I'm running into this problem with one of my clients/node. The other 2 clients I'm testing with (and 2 other nodes) run smoothly. I have a test that uses QUORUM in all reads and all writes and it fails very quickly. Actually some processes do not see anything from the others and others may always see data even after I QUORUM remove it.
In my case I turned on the logs and intended to test the feat with the tail -F command:
tail -F /var/lib/cassandra/log/system.log
to see whether I was getting some errors as presented here. To my surprise the tail process itself returned an error:
tail: inotify cannot be used, reverting to polling: Too many open files
and from another thread this means that some processes will fail opening files. In other words, the Cassandra node is likely not responding as expected because it cannot properly access data on disk.
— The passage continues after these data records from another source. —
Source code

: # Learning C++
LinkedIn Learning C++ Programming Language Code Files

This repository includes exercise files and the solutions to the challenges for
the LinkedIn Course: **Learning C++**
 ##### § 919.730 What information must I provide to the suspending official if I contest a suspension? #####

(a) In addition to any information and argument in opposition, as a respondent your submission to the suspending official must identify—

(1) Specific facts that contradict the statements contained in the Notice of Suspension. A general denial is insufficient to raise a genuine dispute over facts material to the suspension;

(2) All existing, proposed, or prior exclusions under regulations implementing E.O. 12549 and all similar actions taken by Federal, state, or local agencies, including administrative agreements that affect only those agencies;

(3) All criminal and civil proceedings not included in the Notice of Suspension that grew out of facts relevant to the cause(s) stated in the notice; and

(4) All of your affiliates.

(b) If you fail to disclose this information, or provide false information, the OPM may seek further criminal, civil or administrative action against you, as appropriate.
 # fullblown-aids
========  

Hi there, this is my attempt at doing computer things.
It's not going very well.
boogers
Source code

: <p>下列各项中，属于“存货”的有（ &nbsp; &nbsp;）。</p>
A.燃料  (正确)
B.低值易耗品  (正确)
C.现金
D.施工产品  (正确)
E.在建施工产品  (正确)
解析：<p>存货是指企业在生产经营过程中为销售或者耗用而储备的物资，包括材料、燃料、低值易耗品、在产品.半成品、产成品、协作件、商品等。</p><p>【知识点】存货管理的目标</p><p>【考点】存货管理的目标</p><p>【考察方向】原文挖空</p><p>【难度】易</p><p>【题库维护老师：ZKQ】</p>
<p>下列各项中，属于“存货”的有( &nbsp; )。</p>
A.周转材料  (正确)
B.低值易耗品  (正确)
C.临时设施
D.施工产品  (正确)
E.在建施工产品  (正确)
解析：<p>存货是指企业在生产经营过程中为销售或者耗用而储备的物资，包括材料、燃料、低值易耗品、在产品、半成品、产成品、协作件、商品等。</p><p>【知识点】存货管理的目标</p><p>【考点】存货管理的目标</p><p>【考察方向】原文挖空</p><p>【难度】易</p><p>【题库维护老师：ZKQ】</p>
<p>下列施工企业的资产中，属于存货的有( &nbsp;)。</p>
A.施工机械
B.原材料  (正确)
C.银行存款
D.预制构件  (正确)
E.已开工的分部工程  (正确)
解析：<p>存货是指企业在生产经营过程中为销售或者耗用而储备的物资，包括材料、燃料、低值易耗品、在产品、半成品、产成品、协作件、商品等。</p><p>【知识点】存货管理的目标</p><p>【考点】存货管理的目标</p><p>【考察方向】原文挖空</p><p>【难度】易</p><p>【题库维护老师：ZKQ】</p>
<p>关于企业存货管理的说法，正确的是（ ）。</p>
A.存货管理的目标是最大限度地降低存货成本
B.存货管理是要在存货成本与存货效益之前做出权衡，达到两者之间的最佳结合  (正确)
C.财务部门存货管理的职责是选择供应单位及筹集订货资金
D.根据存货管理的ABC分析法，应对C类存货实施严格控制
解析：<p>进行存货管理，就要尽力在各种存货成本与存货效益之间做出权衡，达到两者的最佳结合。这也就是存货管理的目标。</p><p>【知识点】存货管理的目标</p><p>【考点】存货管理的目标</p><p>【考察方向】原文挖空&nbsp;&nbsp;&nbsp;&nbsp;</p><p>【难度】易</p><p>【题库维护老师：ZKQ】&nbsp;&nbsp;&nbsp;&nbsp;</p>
I'm not too sure whether this is related to the problem that the user who posted the question, but tail -F is certainly a good way to determine whether the limit of files was reached.
(FYI, I have 5 relatively heavy servers running on the same machine so I'm not too surprise about the fact. I'll have to look into increasing the ulimit. I'll report here again if I get it fixed in this way.)
More info about the file limit and the ulimit command line option: https://askubuntu.com/questions/181215/too-many-open-files-how-to-find-the-culprit
--------- Update 1
Just in case, I first tested using Java 1.7.0-11 from Oracle (as mentioned below, I first used a limit of 3,000 without success!) The same error would popup at about the same time when running my Cassandra test (Plus even with the ulimit of 3,000 the tail -F error would still appear...)
--------- Update 2
Okay! That worked. I changed the ulimit to 32,768 and the problems are gone. Note that I had to enlarge the per user limit in /etc/security/limits.conf and run sudo sysctl -p before I could bump the maximum to such a high number. Somehow the default upper limit of 3000 was not enough even though the old limit was only 1024.